'Of the thousands of people, celebrated and unknown,
who have sat before my camera, I am often asked who was the most
difficult subject, or the easiest, or which picture is my favorite. This
last question is like asking a mother which child she likes the most.'
(Philippe Halsman, 1906-1979)
Professor J. Robert Oppenheimer, 1958
Dali with three girls, 1949
Philippe Halsman was born in
Riga, Latvia and began his photographic career in Paris. In 1934 he
opened a portrait studio in Montparnasse, where he photographed many
well-known artists and writers -- including Andre Gide, Marc Chagall, Le
Corbusier, and Andre Malraux, using an innovative twin-lens reflex
camera that he designed himself.
Halsman began a thirty-seven
year collaboration with Salvador Dali in 1941 which resulted in a stream
of unusual “photographs of ideas,” including “Dali Atomicus” and the
“Dali’s Mustache” series. In the early 1950s, Halsman began to ask his
subjects to jump for his camera at the conclusion of each sitting.

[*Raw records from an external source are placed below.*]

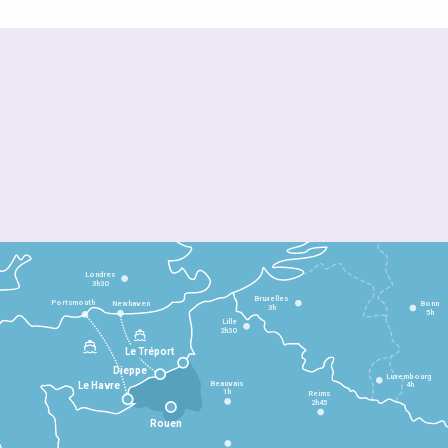
Londres
3h30
Bruxelles
Portsmouth
Newhaven
Bonn
3h
5h
Lille
2h30
Le Tréport
Dieppe
Luxembourg
Beauvais
4h
Le Havre
1h
Reims
2h45
Rouen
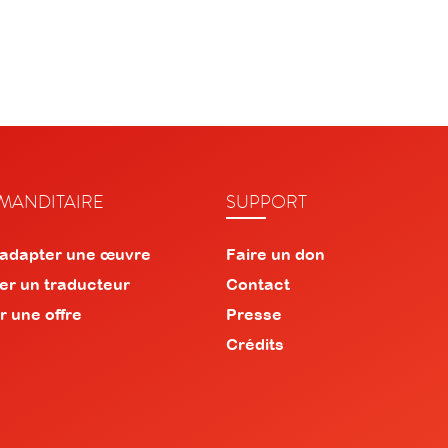
ANDITAIRE
SUPPORT
 adapter une œuvre
Faire un don
er un traducteur
Contact
r une offre
Presse
Crédits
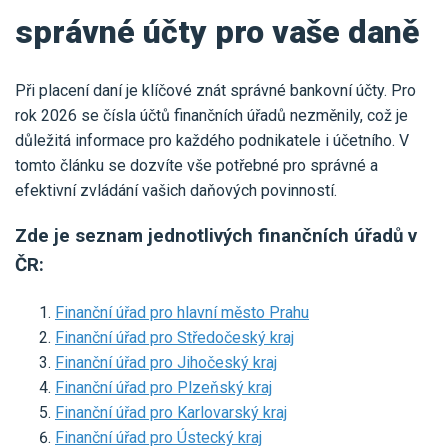
Pro uživatele iÚčto
Propojení s bankou
správné účty pro vaše daně
Pro koho je určené
Poptávka účetních služeb
Účetní a manažerské reporty
Pro firmy
Ceník účetních služeb
Při placení daní je klíčové znát správné bankovní účty. Pro
Ceník a sklady
VYZKOUŠET ZDARMA
PŘIHLÁSIT SE
rok 2026 se čísla účtů finančních úřadů nezměnily, což je
Pro živnostníky
One Stop Shop (OSS)
důležitá informace pro každého podnikatele i účetního. V
Pro spolky
tomto článku se dozvíte vše potřebné pro správné a
Blog
Kontakt
Všechny funkce
efektivní zvládání vašich daňových povinností.
Zde je seznam jednotlivých finančních úřadů v
ČR:
Finanční úřad pro hlavní město Prahu
Finanční úřad pro Středočeský kraj
Finanční úřad pro Jihočeský kraj
Finanční úřad pro Plzeňský kraj
Finanční úřad pro Karlovarský kraj
Finanční úřad pro Ústecký kraj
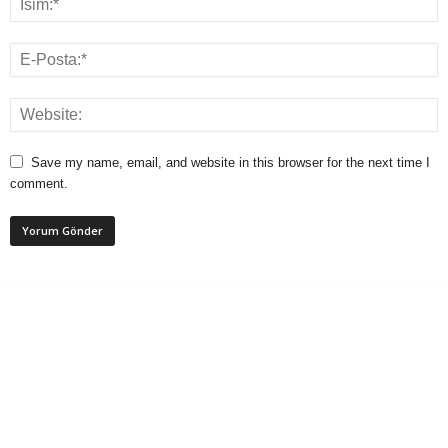
Save my name, email, and website in this browser for the next time I
comment.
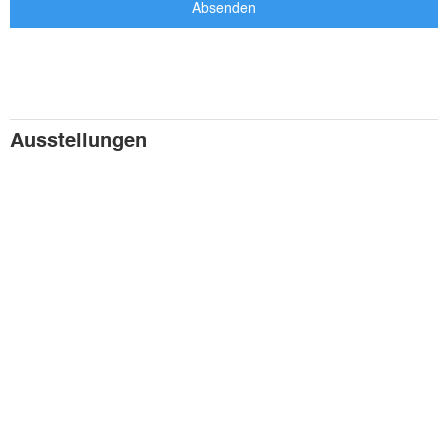
Ausstellungen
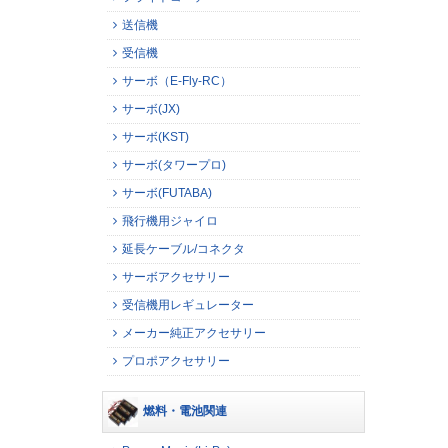
送信機
受信機
サーボ（E-Fly-RC）
サーボ(JX)
サーボ(KST)
サーボ(タワープロ)
サーボ(FUTABA)
飛行機用ジャイロ
延長ケーブル/コネクタ
サーボアクセサリー
受信機用レギュレーター
メーカー純正アクセサリー
プロポアクセサリー
燃料・電池関連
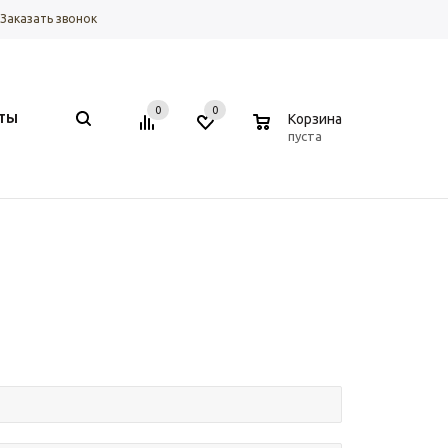
Заказать звонок
0
0
0
ТЫ
Корзина
пуста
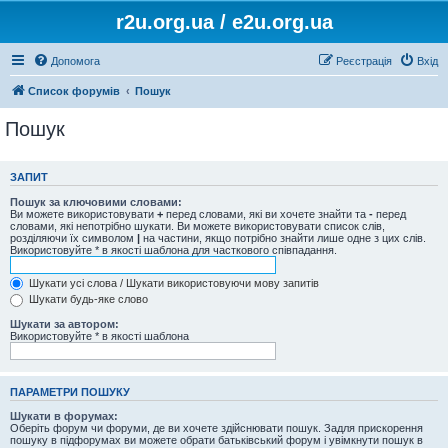
r2u.org.ua / e2u.org.ua
Допомога
Реєстрація
Вхід
Список форумів
Пошук
Пошук
ЗАПИТ
Пошук за ключовими словами:
Ви можете використовувати
+
перед словами, які ви хочете знайти та
-
перед
словами, які непотрібно шукати. Ви можете використовувати список слів,
розділяючи їх символом
|
на частини, якщо потрібно знайти лише одне з цих слів.
Використовуйте * в якості шаблона для часткового співпадання.
Шукати усі слова / Шукати використовуючи мову запитів
Шукати будь-яке слово
Шукати за автором:
Використовуйте * в якості шаблона
ПАРАМЕТРИ ПОШУКУ
Шукати в форумах:
Оберіть форум чи форуми, де ви хочете здійснювати пошук. Задля прискорення
пошуку в підфорумах ви можете обрати батьківський форум і увімкнути пошук в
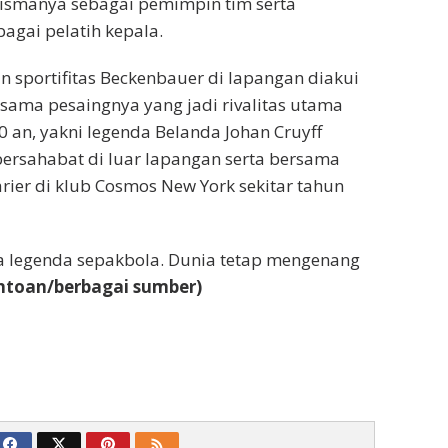
rismanya sebagai pemimpin tim serta
agai pelatih kepala.
sportifitas Beckenbauer di lapangan diakui
sama pesaingnya yang jadi rivalitas utama
0 an, yakni legenda Belanda Johan Cruyff
ersahabat di luar lapangan serta bersama
arier di klub Cosmos New York sekitar tahun
a legenda sepakbola. Dunia tetap mengenang
ontoan/berbagai sumber)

These uniquely witty and energetic images have become an important part
of his photographic legacy.
Duke & Dutchess of Windsor, 1956
Edward Steichen, 1955
Richard Nixon, 1955
Jump was born in 1952, Halsman said, after an arduous
session photographing the Ford automobile family to celebrate the
company’s 50th anniversary. As he relaxed with a drink offered by Mrs.
Edsel Ford, the photographer was shocked to hear himself asking one of
the grandest of Grosse Pointe’s grande dames if she would jump for his
camera. “With my high heels?” she asked. But she gave it a try,
unshod—after which her daughter-in-law, Mrs. Henry Ford II, wanted to
jump too.
For the next six years, Halsman ended his portrait sessions by asking
sitters to jump. It is a tribute to his powers of persuasion that
Richard Nixon, the Duke and Duchess of Windsor, Judge Learned Hand (in
his mid-80s at the time) and other figures not known for spontaneity
could be talked into rising to the challenge of…well, rising to the
challenge. He called the resulting pictures his hobby, and in Philippe
Halsman’s Jump Book, a collection published in 1959, he claimed in the
mock-academic text that they were studies in “jumpology.”
Brigitte
"Most people
stiffen with self-consciousness when they pose for a photograph.
Lighting and fine camera equipment are useless if the photographer
cannot make them drop the mask, at least for a moment, so he can capture
on his film their real, undistorted personality and character. "
(Philippe Halsman, 1906-1979)
Philippe Halsman died in New York City on 25 June 1979.